§ TASK GOAL:
Print the whole listing below line for line, with no changes to the text, and leave the picture out of your answer.

§ RECORDS TO PROCESS:
########

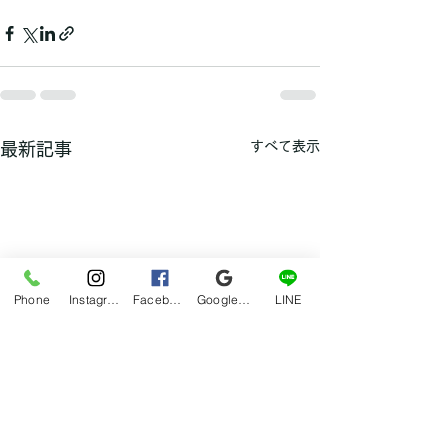
すべて表示
最新記事
Phone
Instagram
Facebook
Google マイビジネス
LINE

########

§ TASK SOLUTION:
すべて表示
最新記事
Phone
Instagram
Facebook
Google マイビジネス
LINE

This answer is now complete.